République Démocratique du Congo : Les avocats victimes collatérales du conflit armé et de l’effondrement du système judiciaire
Paris, le 2 juin 2025 – L’Observatoire international des avocats en danger est gravement alarmé par la situation des avocats dans la province du Nord-Kivu, en République Démocratique du Congo (RDC), où l’occupation partielle du territoire par le groupe armé M23 a plongé le système judiciaire dans une crise profonde.
Depuis plusieurs mois, la province du Nord-Kivu, en RDC, est le théâtre d’un conflit armé non-international opposant les forces armées congolaises à la rébellion du M23 [1], un groupe armé non étatique occupant actuellement de larges portions du territoire, dont la ville stratégique de Goma. Cette situation de crise prolongée a entraîné un effondrement de l’ordre juridique établi et la mise en place d’un système parallèle de justice sous le contrôle du M23.
Le Barreau du Nord-Kivu est aujourd’hui divisé entre les zones occupées (Goma) et celles sous autorité gouvernementale (Grand Nord). Cette dualité géographique entrave gravement son fonctionnement et sa capacité à défendre efficacement les justiciables.
Dans les zones sous contrôle du M23, les avocats sont confrontés à un climat d’intimidation constant : arrestations arbitraires, menaces, pressions pour renoncer à certaines affaires. Plusieurs confrères sont détenus sans fondement ou directement visés par des menaces. Le simple exercice de défense expose les avocats à des représailles immédiates des autorités de facto.
Le M23 a mis en place un système judiciaire parallèle à celui en place. Des individus non habilités, parfois formés dans des camps militaires, rendent des décisions sans fondement légal. L’indépendance des avocats est alors inexistante : toute action en défense peut être perçue comme une opposition politique, avec le risque d’arrestation ou de représailles physiques.
Des dynamiques similaires émergent à Bukavu (Sud-Kivu), où des pressions croissantes s’exercent également sur les avocats et magistrats dans un contexte d’insécurité croissant. Les conséquences humaines de cette crise régionale sont déjà dramatiques, entre exils forcés, justice populaire et détentions extrajudiciaires.
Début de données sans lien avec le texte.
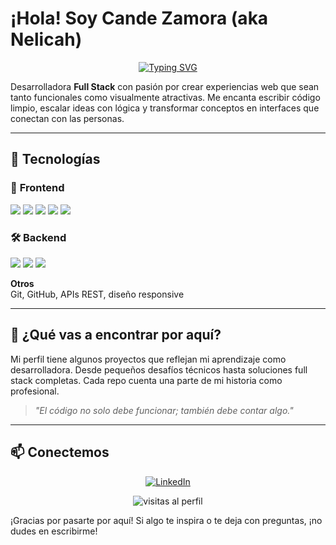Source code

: # ¡Hola! Soy Cande Zamora (aka Nelicah)

<p align="center">
 <a href="https://git.io/typing-svg"><img src="https://readme-typing-svg.demolab.com?font=Fira+Code&pause=1000&width=435&lines=Full+Stack+Developer+junior+%F0%9F%91%A9%F0%9F%8F%BB%E2%80%8D%F0%9F%92%BB" alt="Typing SVG" /></a>
</p>

Desarrolladora **Full Stack** con pasión por crear experiencias web que sean tanto funcionales como visualmente atractivas. Me encanta escribir código limpio, escalar ideas con lógica y transformar conceptos en interfaces que conectan con las personas.

---

## 🧠 Tecnologías

### 🎨 **Frontend**

<p>
  <img src="https://img.shields.io/badge/HTML5-E34F26?style=for-the-badge&logo=html5&logoColor=white"/>
  <img src="https://img.shields.io/badge/CSS3-1572B6?style=for-the-badge&logo=css3&logoColor=white"/>
  <img src="https://img.shields.io/badge/Sass-CC6699?style=for-the-badge&logo=sass&logoColor=white"/>
  <img src="https://img.shields.io/badge/JavaScript-F7DF1E?style=for-the-badge&logo=javascript&logoColor=black"/>
  <img src="https://img.shields.io/badge/React-61DAFB?style=for-the-badge&logo=react&logoColor=black"/>
</p>

### 🛠 **Backend**

<p>
  <img src="https://img.shields.io/badge/Node.js-339933?style=for-the-badge&logo=node.js&logoColor=white"/>
  <img src="https://img.shields.io/badge/Express.js-000000?style=for-the-badge&logo=express&logoColor=white"/>
  <img src="https://img.shields.io/badge/MySQL-4479A1?style=for-the-badge&logo=mysql&logoColor=white"/>
</p>

**Otros**  
Git, GitHub, APIs REST, diseño responsive

---

## 🚀 ¿Qué vas a encontrar por aquí?

Mi perfil tiene algunos proyectos que reflejan mi aprendizaje como desarrolladora. Desde pequeños desafíos técnicos hasta soluciones full stack completas. Cada repo cuenta una parte de mi historia como profesional.

> *"El código no solo debe funcionar; también debe contar algo."*

---

## 📫 Conectemos

<p align="center">
  <a href="https://www.linkedin.com/in/cande-zamora-125301349" target="_blank" rel="noopener noreferrer">
    <img src="https://camo.githubusercontent.com/560e0a22a07a1b2b814d2d7a866d6e1368dcd0552f4bc86aa5be96c6c5ed344b/68747470733a2f2f696d672e736869656c64732e696f2f62616467652f4c696e6b6564496e2d3030373644656164677265656e3f7374796c653d666f722d7468652d6261646765266c6f676f3d6c696e6b6564696e266c6f676f436f6c6f723d7768697465" alt="LinkedIn" />
  </a>
</p>


<p align="center">
  <img src="https://komarev.com/ghpvc/?username=nelicah&label=Visitas&color=blue&style=flat" alt="visitas al perfil"/>
</p>

¡Gracias por pasarte por aquí! Si algo te inspira o te deja con preguntas, ¡no dudes en escribirme!
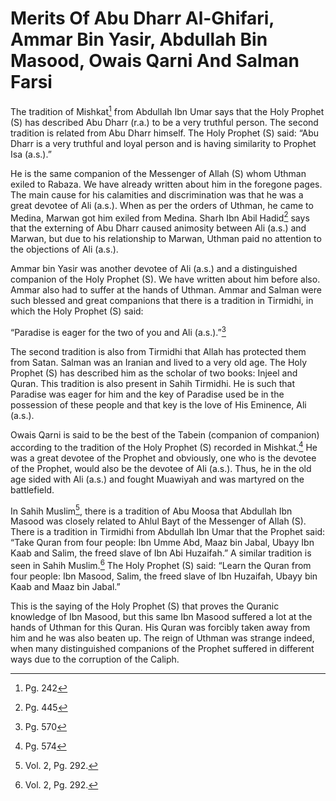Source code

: Merits Of Abu Dharr Al-Ghifari, Ammar Bin Yasir, Abdullah Bin Masood, Owais Qarni And Salman Farsi
==================================================================================================

The tradition of Mishkat[^1] from Abdullah Ibn Umar says that the Holy
Prophet (S) has described Abu Dharr (r.a.) to be a very truthful person.
The second tradition is related from Abu Dharr himself. The Holy Prophet
(S) said: “Abu Dharr is a very truthful and loyal person and is having
similarity to Prophet Isa (a.s.).”

He is the same companion of the Messenger of Allah (S) whom Uthman
exiled to Rabaza. We have already written about him in the foregone
pages. The main cause for his calamities and discrimination was that he
was a great devotee of Ali (a.s.). When as per the orders of Uthman, he
came to Medina, Marwan got him exiled from Medina. Sharh Ibn Abil
Hadid[^2] says that the externing of Abu Dharr caused animosity between
Ali (a.s.) and Marwan, but due to his relationship to Marwan, Uthman
paid no attention to the objections of Ali (a.s.).

Ammar bin Yasir was another devotee of Ali (a.s.) and a distinguished
companion of the Holy Prophet (S). We have written about him before
also. Ammar also had to suffer at the hands of Uthman. Ammar and Salman
were such blessed and great companions that there is a tradition in
Tirmidhi, in which the Holy Prophet (S) said:

“Paradise is eager for the two of you and Ali (a.s.).”[^3]

The second tradition is also from Tirmidhi that Allah has protected them
from Satan. Salman was an Iranian and lived to a very old age. The Holy
Prophet (S) has described him as the scholar of two books: Injeel and
Quran. This tradition is also present in Sahih Tirmidhi. He is such that
Paradise was eager for him and the key of Paradise used be in the
possession of these people and that key is the love of His Eminence, Ali
(a.s.).

Owais Qarni is said to be the best of the Tabein (companion of
companion) according to the tradition of the Holy Prophet (S) recorded
in Mishkat.[^4] He was a great devotee of the Prophet and obviously, one
who is the devotee of the Prophet, would also be the devotee of Ali
(a.s.). Thus, he in the old age sided with Ali (a.s.) and fought
Muawiyah and was martyred on the battlefield.

In Sahih Muslim[^5], there is a tradition of Abu Moosa that Abdullah Ibn
Masood was closely related to Ahlul Bayt of the Messenger of Allah (S).
There is a tradition in Tirmidhi from Abdullah Ibn Umar that the Prophet
said: “Take Quran from four people: Ibn Umme Abd, Maaz bin Jabal, Ubayy
Ibn Kaab and Salim, the freed slave of Ibn Abi Huzaifah.” A similar
tradition is seen in Sahih Muslim.[^6] The Holy Prophet (S) said: “Learn
the Quran from four people: Ibn Masood, Salim, the freed slave of Ibn
Huzaifah, Ubayy bin Kaab and Maaz bin Jabal.”

This is the saying of the Holy Prophet (S) that proves the Quranic
knowledge of Ibn Masood, but this same Ibn Masood suffered a lot at the
hands of Uthman for this Quran. His Quran was forcibly taken away from
him and he was also beaten up. The reign of Uthman was strange indeed,
when many distinguished companions of the Prophet suffered in different
ways due to the corruption of the Caliph.

[^1]: Pg. 242

[^2]: Pg. 445

[^3]: Pg. 570

[^4]: Pg. 574

[^5]: Vol. 2, Pg. 292.

[^6]: Vol. 2, Pg. 292.


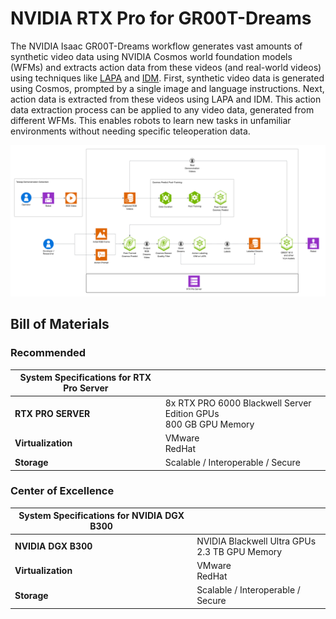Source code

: # NVIDIA RTX Pro for GR00T-Dreams

The NVIDIA Isaac GR00T-Dreams workflow generates vast amounts of synthetic video data using NVIDIA Cosmos world foundation models (WFMs) and extracts action data from these videos (and real-world videos) using techniques like [LAPA](https://latentactionpretraining.github.io/) and [IDM](https://openai.com/index/vpt/). First, synthetic video data is generated using Cosmos, prompted by a single image and language instructions. Next, action data is extracted from these videos using LAPA and IDM. This action data extraction process can be applied to any video data, generated from different WFMs. This enables robots to learn new tasks in unfamiliar environments without needing specific teleoperation data.

![Reference Architecture Diagram](reference_architecture_diagram.png)

## Bill of Materials

### Recommended

| **System Specifications for RTX Pro Server** |                                         |
|----------------------------------------------|-----------------------------------------|
| **RTX PRO SERVER**                          | 8x RTX PRO 6000 Blackwell Server Edition GPUs<br>800 GB GPU Memory  |
| **Virtualization**                          | VMware<br>RedHat                                 |
| **Storage**                                 | Scalable / Interoperable / Secure       |


### Center of Excellence

| **System Specifications for NVIDIA DGX B300**            |                                               |
|---------------------|-----------------------------------------------------------|
| **NVIDIA DGX B300** | NVIDIA Blackwell Ultra GPUs<br>2.3 TB GPU Memory          |
| **Virtualization**  | VMware<br>RedHat                                          |
| **Storage**         | Scalable / Interoperable / Secure                         |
L’Observatoire rappelle que, conformément à l’article 3 commun aux Conventions de Genève et aux principes fondamentaux du droit international humanitaire, les avocats, en tant que civils, doivent être protégés contre toute forme de violence, notamment : « a) les atteintes portées à la vie et à l’intégrité corporelle, notamment le meurtre sous toutes ses formes, les mutilations, les traitements cruels, tortures et supplices ; b) les prises d’otages ; c) les atteintes à la dignité des personnes, notamment les traitements humiliants et dégradants ; d) les condamnations prononcées et les exécutions effectuées sans un jugement préalable, rendu par un tribunal régulièrement constitué, assorti des garanties judiciaires reconnues comme indispensables par les peuples civilisés. »
Par ailleurs, l’Observatoire exhorte les parties au conflit de respecter ses engagements en vertu du Protocole Additionnel aux Conventions de Genève du 12 août 1949 relatif à la protection des victimes des conflits armés non internationaux (Protocole II) du 8 juin 1977, notamment son article 1.1, qui dispose que « Le présent Protocole s’applique à tous les conflits armés (…) qui se déroulent sur le territoire d’une Haute Partie contractante entre ses forces armées et des forces armées dissidentes ou des groupes armés organisés placés sous une direction responsable, exerçant un tel contrôle sur une partie du territoire qu’ils sont en mesure de mener des opérations militaires continues et concertées. »
Le harcèlement systématique dont sont victimes les avocats dans les zones contrôlées par le M23 constitue une violation grave du DIH et doit faire l’objet d’une attention immédiate de la communauté internationale.
[1] « Mouvement du 23 mars », formé en 2021 par des membres des forces armées de la RDC (FARDC) et soutenu par les forces armées rwandaises.